■ **BRIEF**
Only the count is wanted here: how many lines of the entries hold the string "communication"?

*** Begin section ***

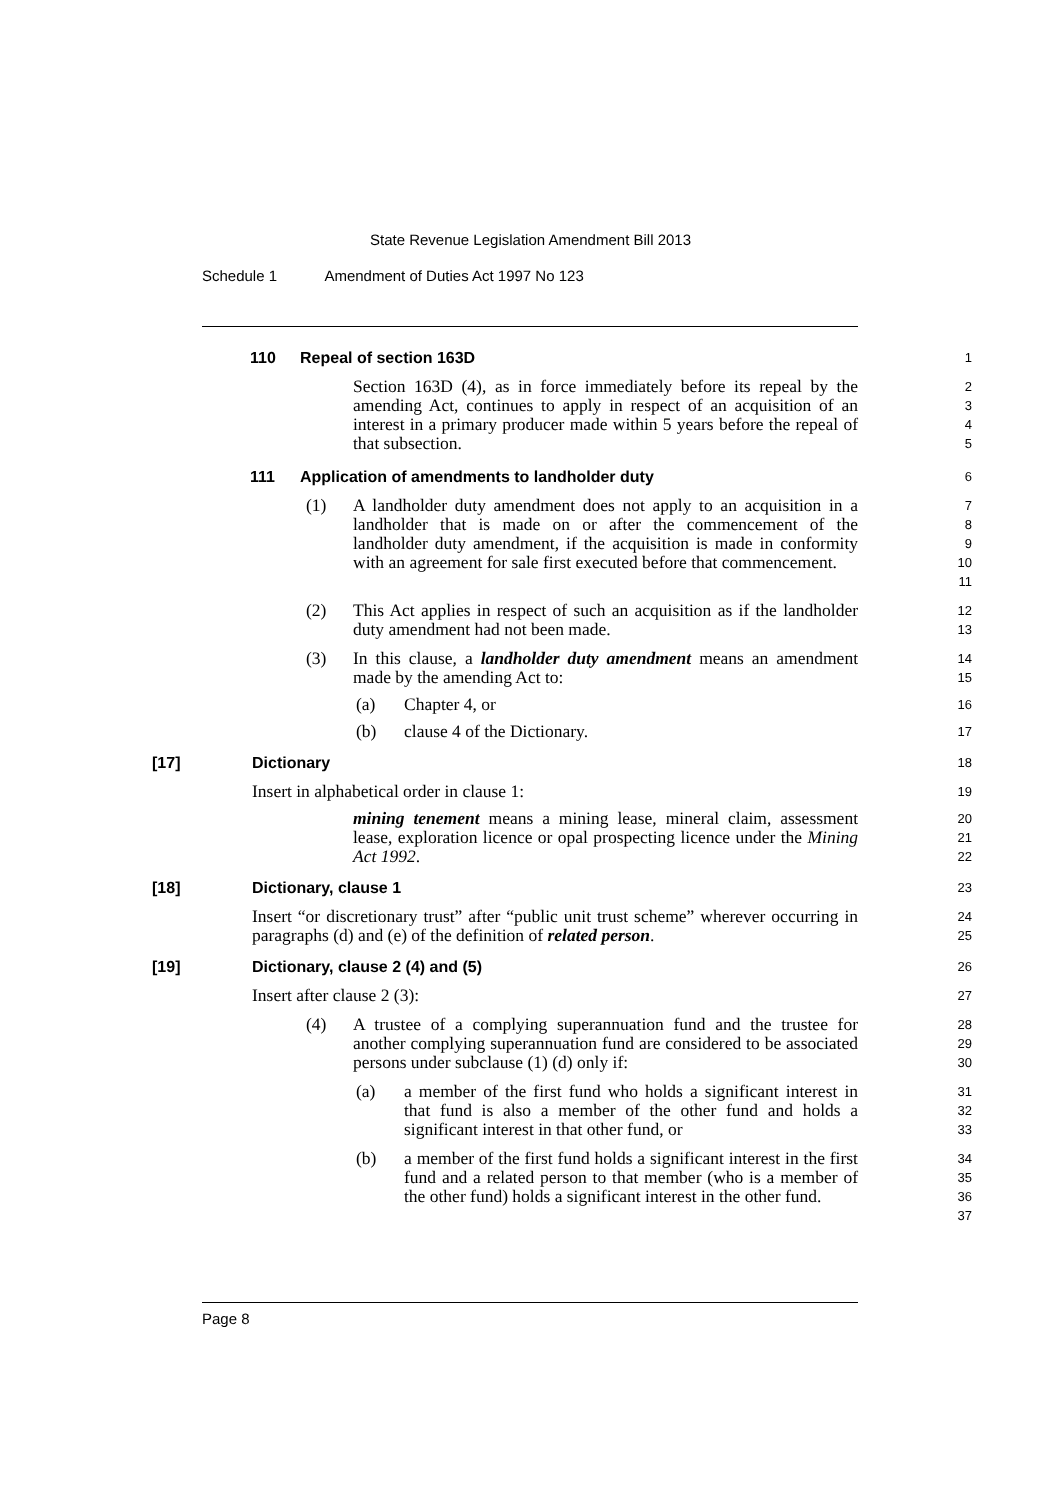State Revenue Legislation Amendment Bill 2013
Schedule 1 Amendment of Duties Act 1997 No 123
110 Repeal of section 163D
1
Section 163D (4), as in force immediately before its repeal by the amending Act, continues to apply in respect of an acquisition of an interest in a primary producer made within 5 years before the repeal of that subsection.
2
3
4
5
111 Application of amendments to landholder duty
6
(1) A landholder duty amendment does not apply to an acquisition in a landholder that is made on or after the commencement of the landholder duty amendment, if the acquisition is made in conformity with an agreement for sale first executed before that commencement.
7
8
9
10
11
(2) This Act applies in respect of such an acquisition as if the landholder duty amendment had not been made.
12
13
(3) In this clause, a landholder duty amendment means an amendment made by the amending Act to:
14
15
(a) Chapter 4, or
16
(b) clause 4 of the Dictionary.
17
[17] Dictionary
18
Insert in alphabetical order in clause 1:
19
mining tenement means a mining lease, mineral claim, assessment lease, exploration licence or opal prospecting licence under the Mining Act 1992.
20
21
22
[18] Dictionary, clause 1
23
Insert “or discretionary trust” after “public unit trust scheme” wherever occurring in paragraphs (d) and (e) of the definition of related person.
24
25
[19] Dictionary, clause 2 (4) and (5)
26
Insert after clause 2 (3):
27
(4) A trustee of a complying superannuation fund and the trustee for another complying superannuation fund are considered to be associated persons under subclause (1) (d) only if:
28
29
30
(a) a member of the first fund who holds a significant interest in that fund is also a member of the other fund and holds a significant interest in that other fund, or
31
32
33
(b) a member of the first fund holds a significant interest in the first fund and a related person to that member (who is a member of the other fund) holds a significant interest in the other fund.
34
35
36
37
Page 8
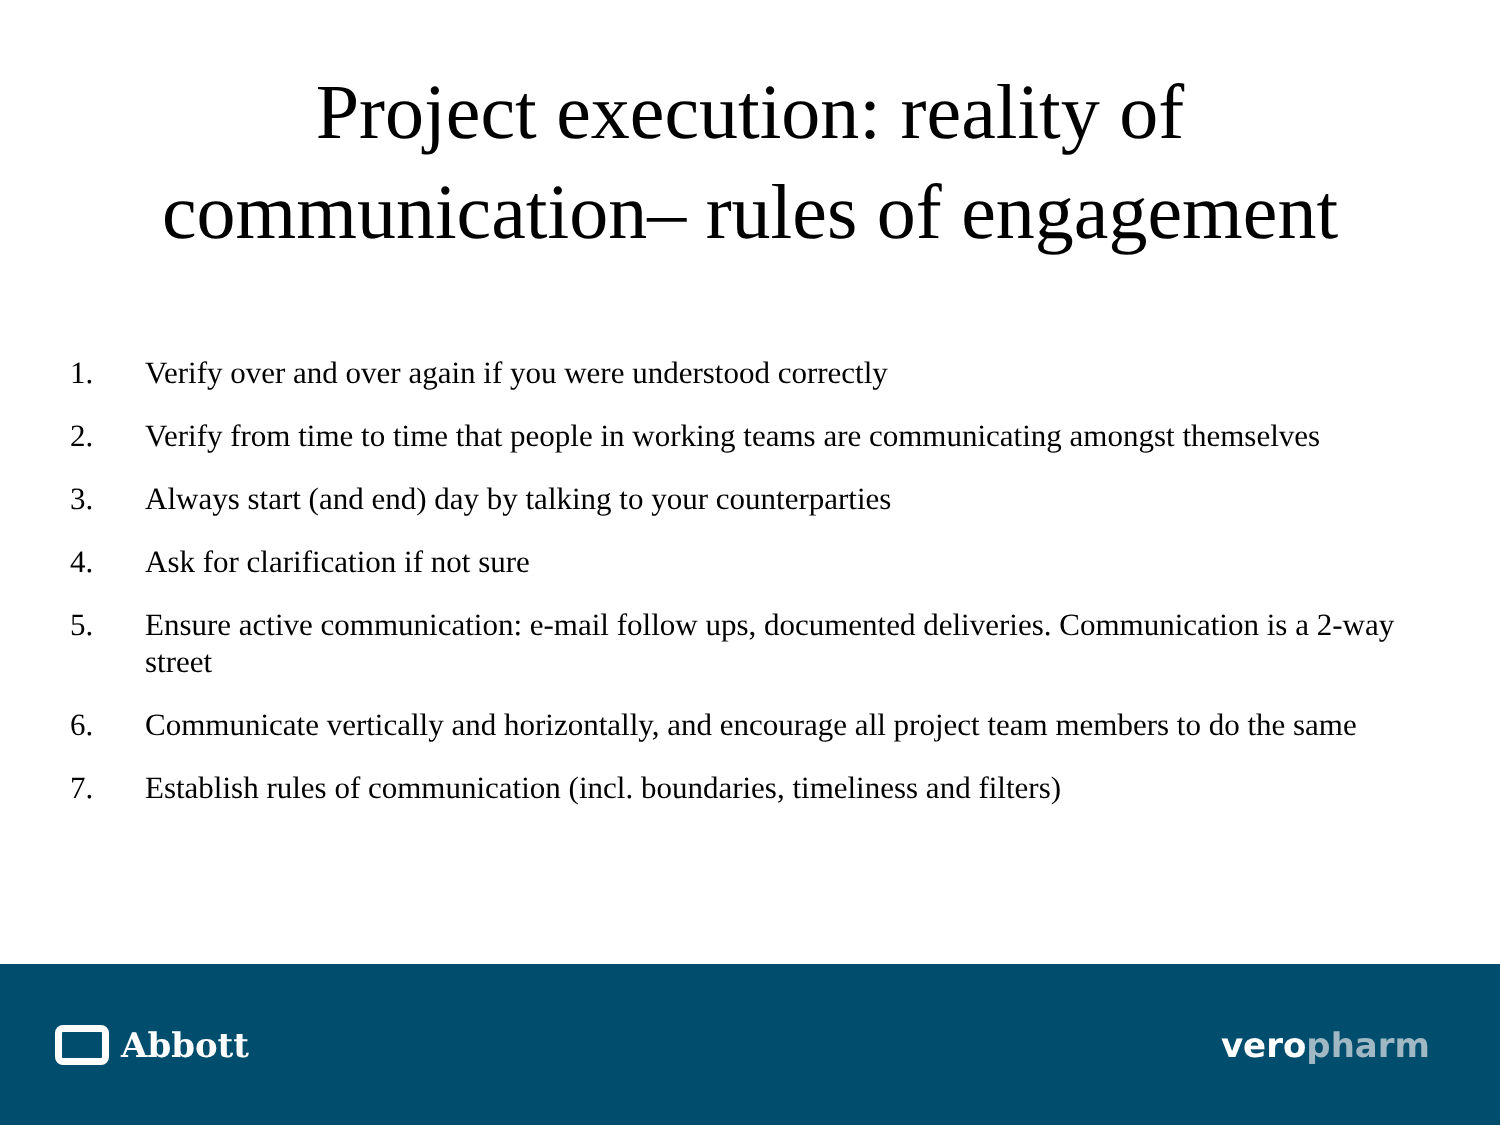Project execution: reality of
communication– rules of engagement
1. Verify over and over again if you were understood correctly
2. Verify from time to time that people in working teams are communicating amongst themselves
3. Always start (and end) day by talking to your counterparties
4. Ask for clarification if not sure
5. Ensure active communication: e-mail follow ups, documented deliveries. Communication is a 2-way street
6. Communicate vertically and horizontally, and encourage all project team members to do the same
7. Establish rules of communication (incl. boundaries, timeliness and filters)
Abbott veropharm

*** End section ***

■ **WRITTEN REPLY**
3